RiceNet Uses Machine Learning and Aerial Drones to Take the Tedium Out of Rice Production Estimation

Tested on both a self-gathered rice dataset plus existing maize and wheat datasets, RiceNet shows real promise.

Researchers from China and Singapore have turned technology onto the problem of quantifying rice production, aiming to do away with laborious and tedious hand-counting in favor of rice-spotting drones backed by a machine learning system.

"The new technique uses UAVs [Uncrewed Aerial Vehicles] to capture RGB images — images composed primarily with red, green, and blue light — of the paddy field," Jianguo Yao, professor at the Nanjing University of Posts and Telecommunications and study lead, explains. "These images are then processed using a deep learning network that we have developed, called RiceNet, which can accurately identify the density of rice plants in the field, as well as provide higher-level semantic features, such as crop location and size."

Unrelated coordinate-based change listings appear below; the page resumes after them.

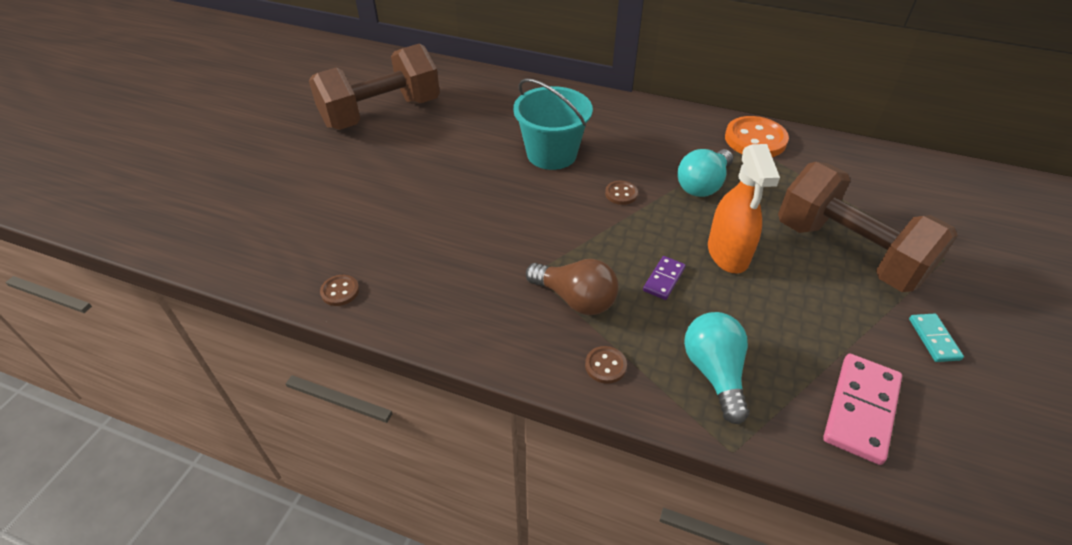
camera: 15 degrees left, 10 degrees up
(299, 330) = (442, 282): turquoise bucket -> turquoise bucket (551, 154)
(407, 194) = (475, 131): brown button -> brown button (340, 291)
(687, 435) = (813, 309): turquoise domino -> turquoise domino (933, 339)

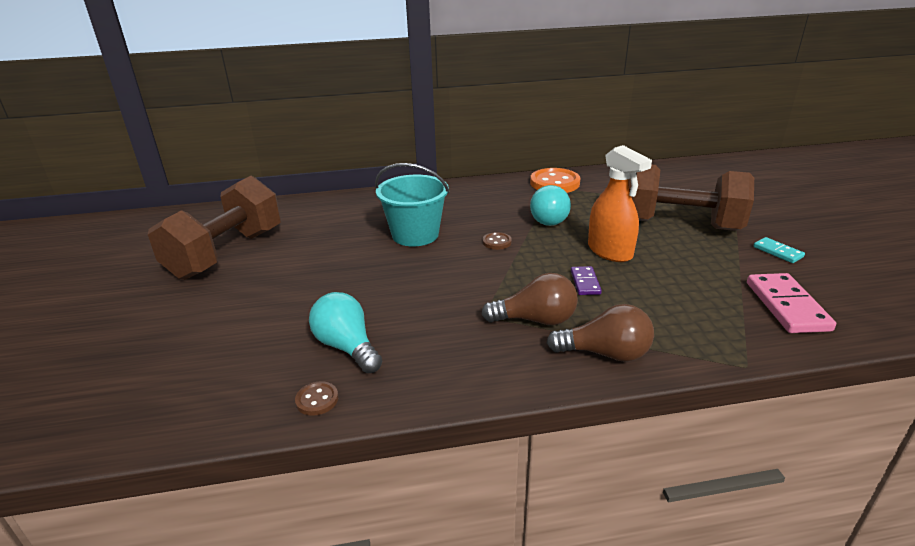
camera: 30 degrees left, 15 degrees down
(605, 366) = (605, 353): brown button -> brown light bulb
(714, 373) = (681, 324): turquoise light bulb -> turquoise light bulb (347, 347)

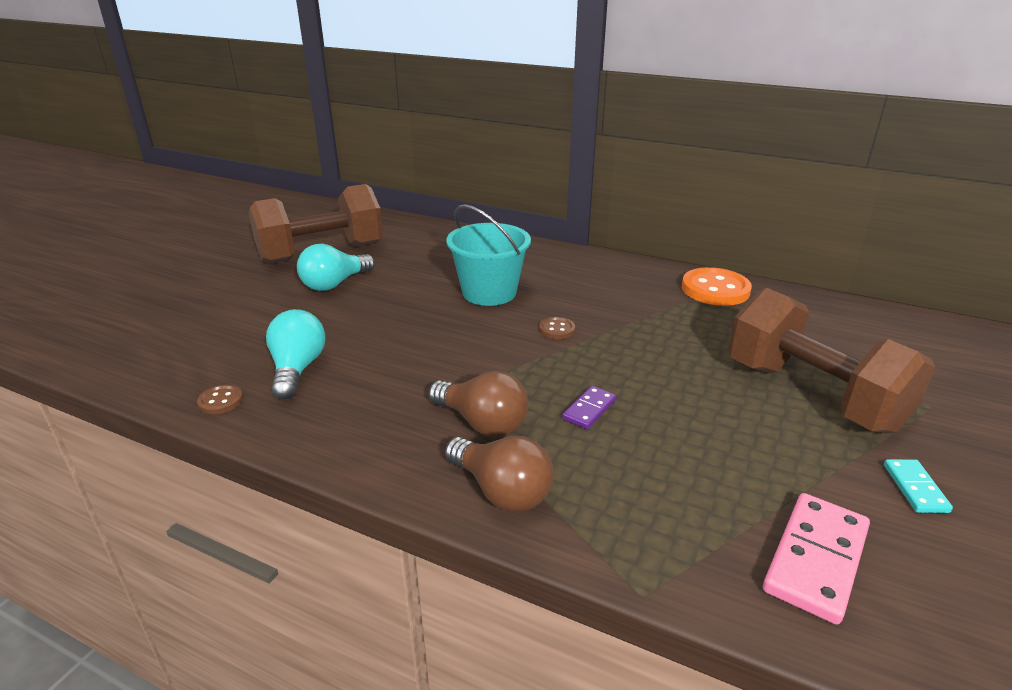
camera: 35 degrees right, 0 degrees up
(549, 218) = (650, 326): turquoise light bulb -> turquoise light bulb (335, 284)
(610, 251) = (668, 389): orange spray bottle -> none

The idea behind the project is to provide an easier way to quantify production on the estimated 162 million hectares of land used globally for rice growing — and one which is less tedious than the traditional method of having people count the plants by hand. Images captured by commercial off-the-shelf DJI Phantom 4 Advanced drones, which were tested in the skies above Nanchang's rice fields, are analyzed using RiceNet to extract features and decode them to provide estimates of plant density, location, and size.

While technically only plant density is required to provide quantification of expected production rates, the latter two features were added in order to fuel future research projects proposed by the team — including a planned project to automate crop management tasks, including fertilizer spraying.

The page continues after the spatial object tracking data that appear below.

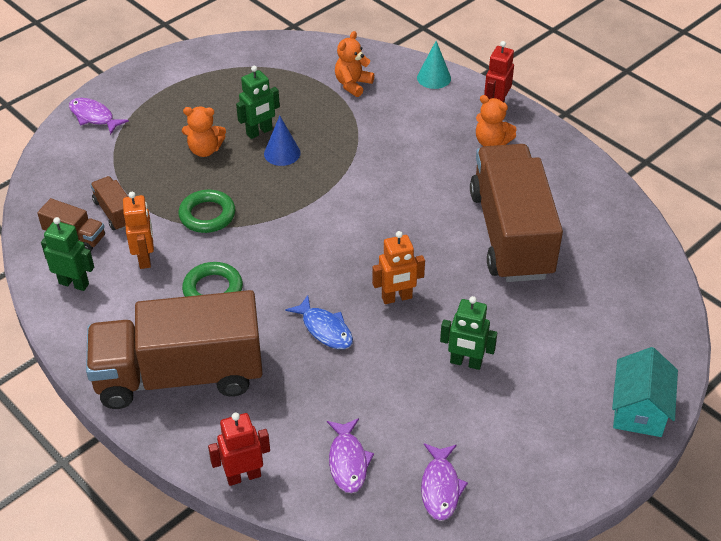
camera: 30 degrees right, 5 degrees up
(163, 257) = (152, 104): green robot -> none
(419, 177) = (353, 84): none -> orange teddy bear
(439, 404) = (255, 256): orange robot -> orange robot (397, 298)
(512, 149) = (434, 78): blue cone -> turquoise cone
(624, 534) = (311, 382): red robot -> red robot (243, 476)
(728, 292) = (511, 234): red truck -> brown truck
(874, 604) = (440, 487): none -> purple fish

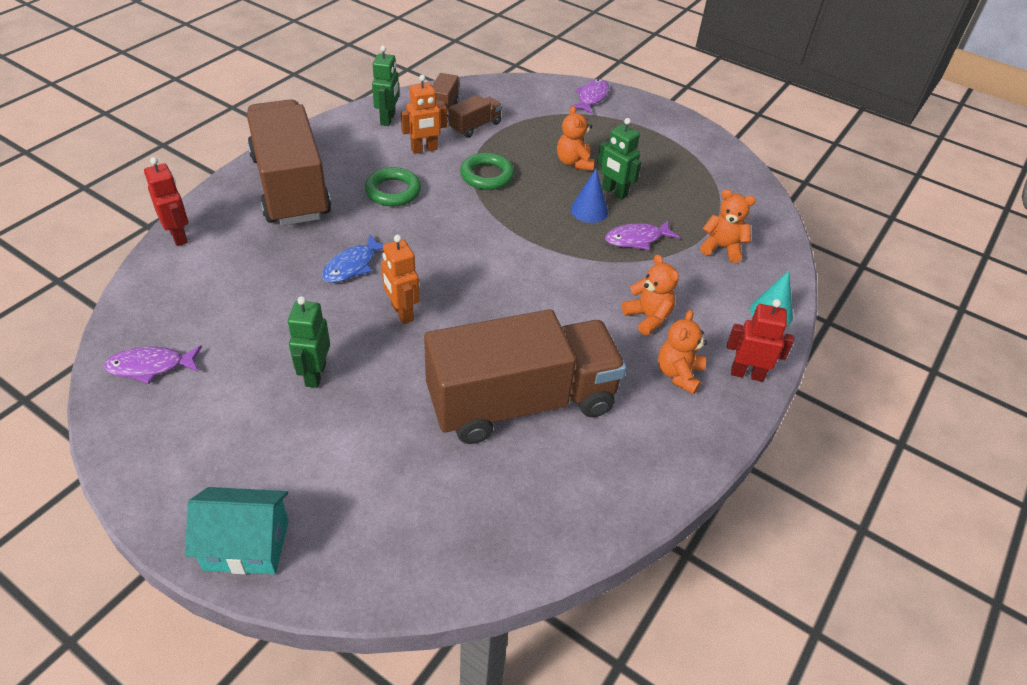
camera: 75 degrees right, 0 degrees up
(348, 461) = (188, 298): purple fish -> purple fish (636, 239)
(428, 145) = (648, 317): none -> orange teddy bear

In real-world testing, the researchers proved that RiceNet is capable of generating density maps which accurately match data provided by hand-counting — and came up with a few recommendations for similar projects, including skipping the image collection on rainy days due to poor results and sending the drones aloft in the four-hour period after sunrise to avoid both obscuring fogs and the tendency for rice plants to curl their leaves later in the day.

"In addition to this, we further validated the performance of our technique using two other popular crop datasets," Yao adds, referring to experiments with the Wheat Ear Dataset (WED) and Maize Tassels Count (MTC) datasets which proved that RiceNet could be generalized to other crops. "The results showed that our method significantly outperforms other state-of-the-art techniques. This underscores the potential of RiceNet to replace the traditional method of manual rice counting."

The team's work has been published in the journal Plant Phenomics under open-access terms.